E-cigarettes are exempt from the ban
Finally a much needed change has gone into effect, the Ministry of Health, Labour and Welfare has recently announced a comprehensive smoking ban that went into effect on the 1st of April. The ban includes combustible tobacco products such as cigarettes and cigars but not e-cigarettes. The aim is to protect those “who want to avoid getting exposed to secondhand tobacco smoke,” said a health ministry document.
The ban is part of an amended Health Promotion Law passed in 2018, and it applies to all restaurants and bars across Japan but exempts establishments that sell tobacco, such as cigar bars, and some small bars and restaurants. Such establishments will put up signs at the entrance to indicate that smoking is allowed.
Designated smoking rooms allowed
The health ministry’s website has also pointed out that businesses may set up designated smoking rooms, where eating and drinking are not allowed, or separate rooms where smoking is allowed during eating and drinking. Staff members younger than 19 years will not be allowed to serve in smoking areas.

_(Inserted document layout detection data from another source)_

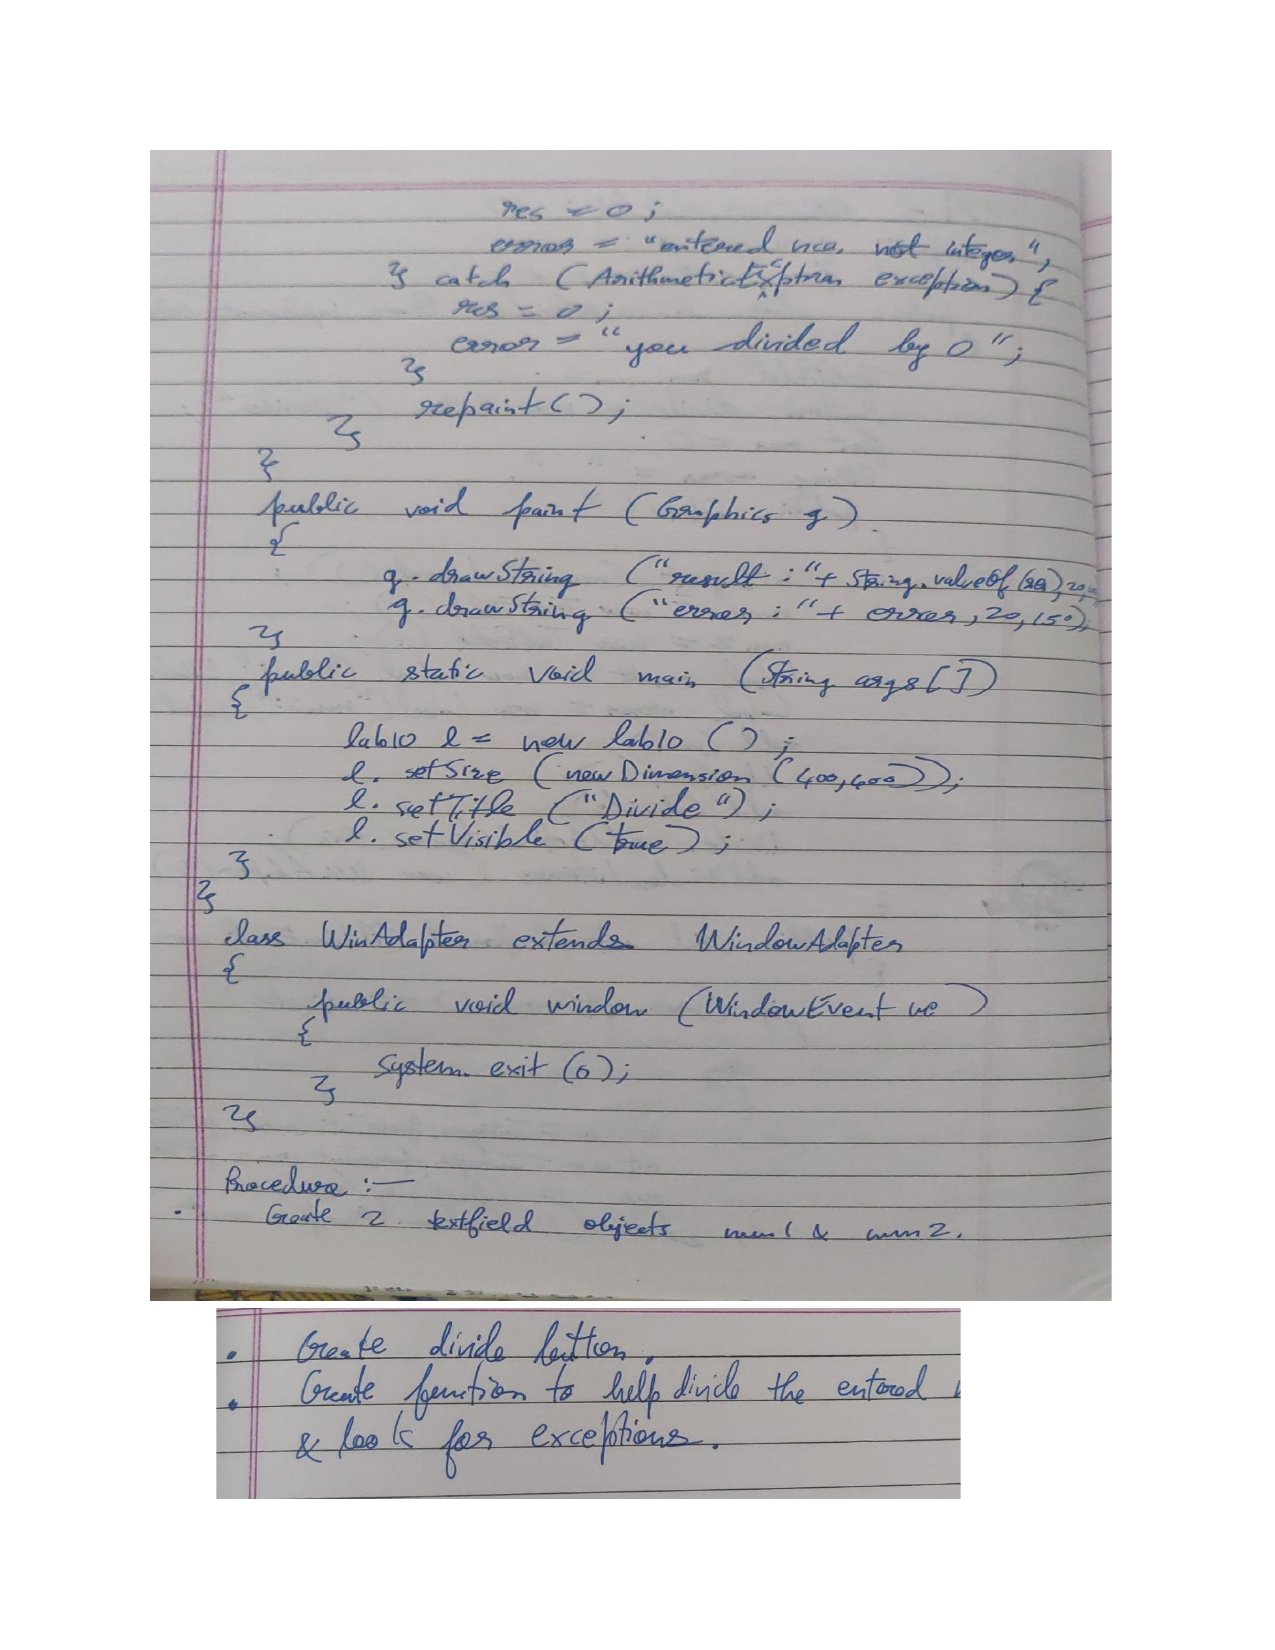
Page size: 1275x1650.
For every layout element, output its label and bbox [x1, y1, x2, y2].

picture [150, 150, 1112, 1301]
picture [216, 1308, 961, 1499]
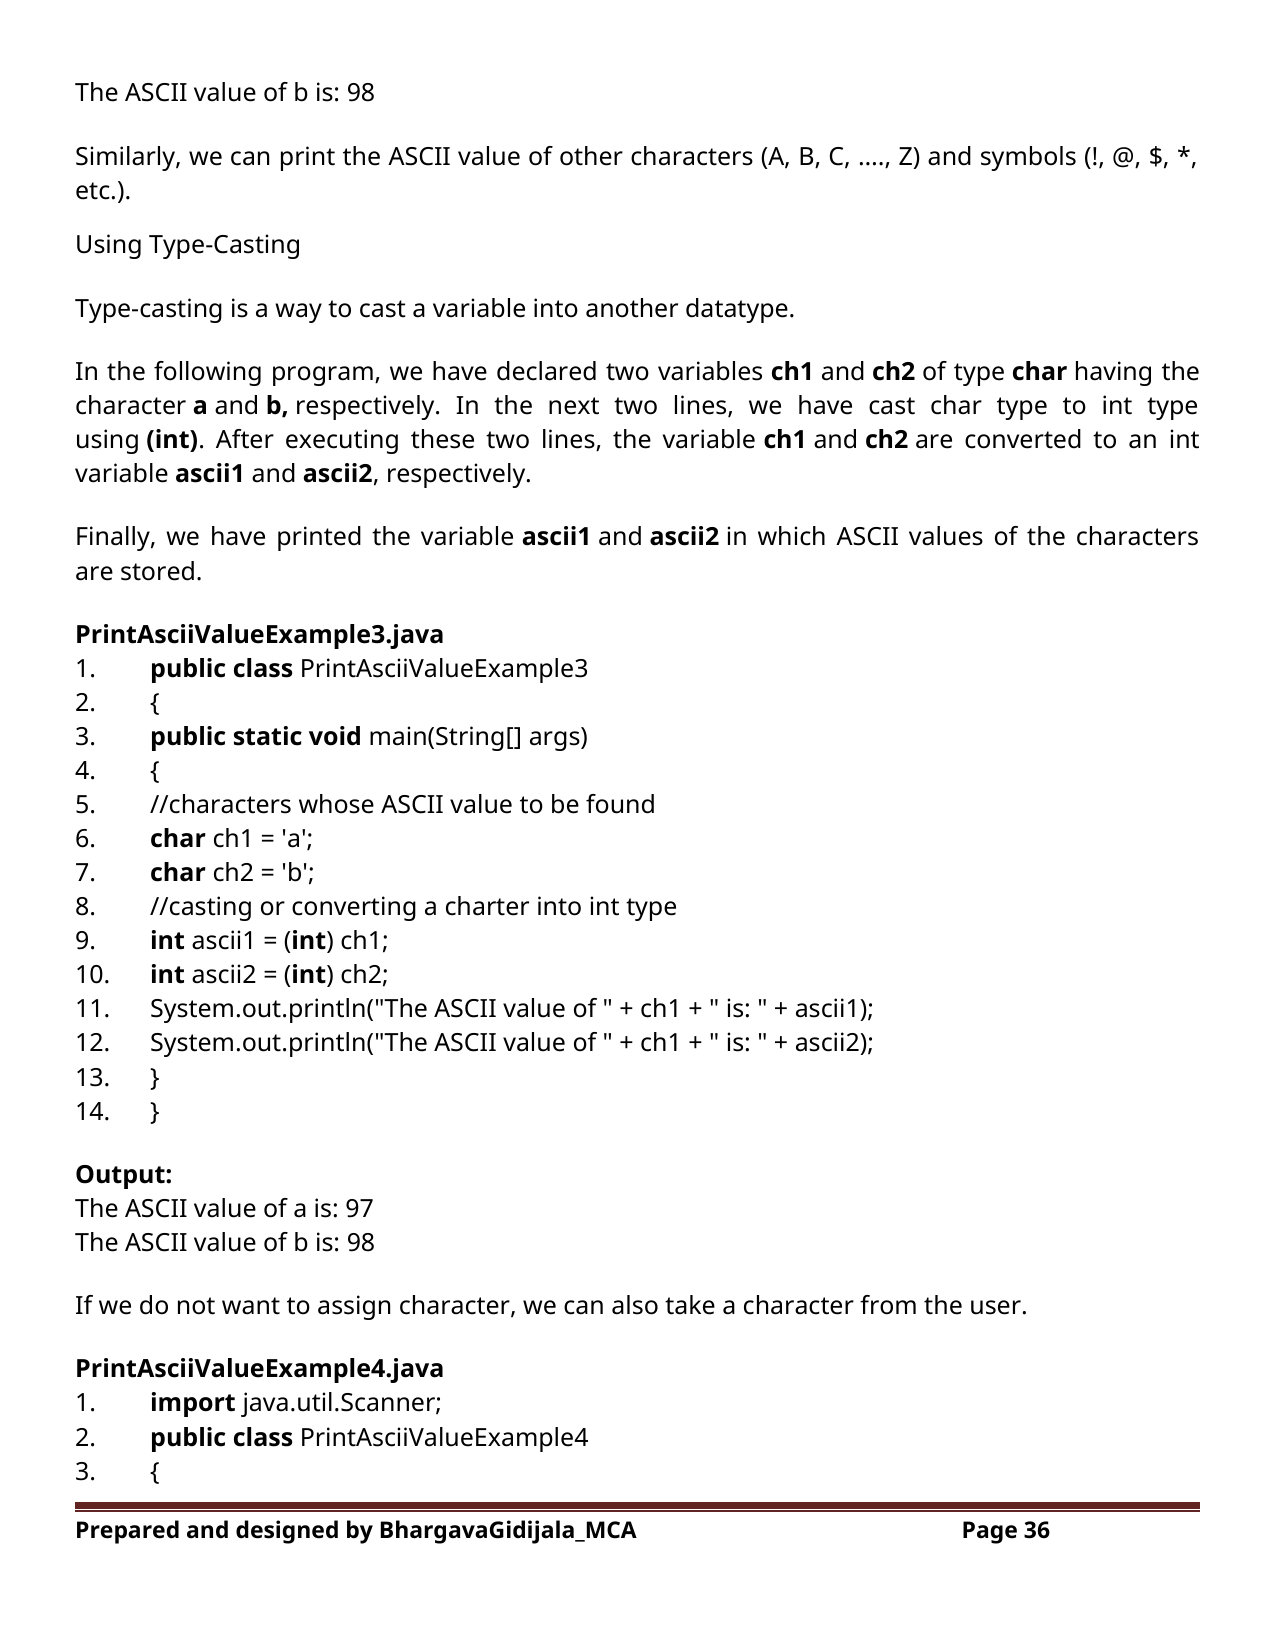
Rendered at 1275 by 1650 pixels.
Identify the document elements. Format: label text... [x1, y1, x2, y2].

list public class PrintAsciiValueExample4 [75, 1419, 1200, 1453]
list int ascii1 = (int) ch1; [75, 923, 1200, 957]
list { [75, 1453, 1200, 1487]
list public class PrintAsciiValueExample3 [75, 650, 1200, 684]
text The ASCII value of b is: 98 [75, 1224, 1200, 1259]
list { [75, 753, 1200, 787]
list { [75, 684, 1200, 718]
list } [75, 1059, 1200, 1093]
text The ASCII value of a is: 97 [75, 1191, 1200, 1224]
text The ASCII value of b is: 98 [75, 75, 1200, 109]
text PrintAsciiValueExample4.java [75, 1351, 1200, 1385]
list } [75, 1093, 1200, 1127]
list public static void main(String[] args) [75, 718, 1200, 753]
text If we do not want to assign character, we can also take a character from the user. [75, 1288, 1200, 1322]
text In the following program, we have declared two variables ch1 and ch2 of type char having the character a and b, respectively. In the next two lines, we have cast char type to int type using (int). After executing these two lines, the variable ch1 and ch2 are converted to an int variable ascii1 and ascii2, respectively. [75, 354, 1200, 490]
text Type-casting is a way to cast a variable into another datatype. [75, 290, 1200, 324]
list System.out.println("The ASCII value of " + ch1 + " is: " + ascii2); [75, 1025, 1200, 1059]
list char ch2 = 'b'; [75, 855, 1200, 889]
text Similarly, we can print the ASCII value of other characters (A, B, C, …., Z) and symbols (!, @, $, *, etc.). [75, 138, 1200, 206]
text Output: [75, 1156, 1200, 1191]
text Finally, we have printed the variable ascii1 and ascii2 in which ASCII values of the characters are stored. [75, 519, 1200, 587]
subtitle Using Type-Casting [75, 227, 1200, 261]
list //casting or converting a charter into int type [75, 889, 1200, 923]
list //characters whose ASCII value to be found [75, 787, 1200, 821]
list System.out.println("The ASCII value of " + ch1 + " is: " + ascii1); [75, 991, 1200, 1025]
text PrintAsciiValueExample3.java [75, 616, 1200, 650]
list int ascii2 = (int) ch2; [75, 957, 1200, 991]
list import java.util.Scanner; [75, 1385, 1200, 1419]
list char ch1 = 'a'; [75, 821, 1200, 855]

After an initial warning, violators caught smoking could face fines of up to $2,780. While businesses allowing smoking in non-designated areas could face fines up to $4,600. “Perhaps this is still a small step, but setting a regulation like this, it will give more power to the manager to ask customers not to smoke in the restaurant,” said Okinawa prefectural government spokeswoman Naoko Nagahama.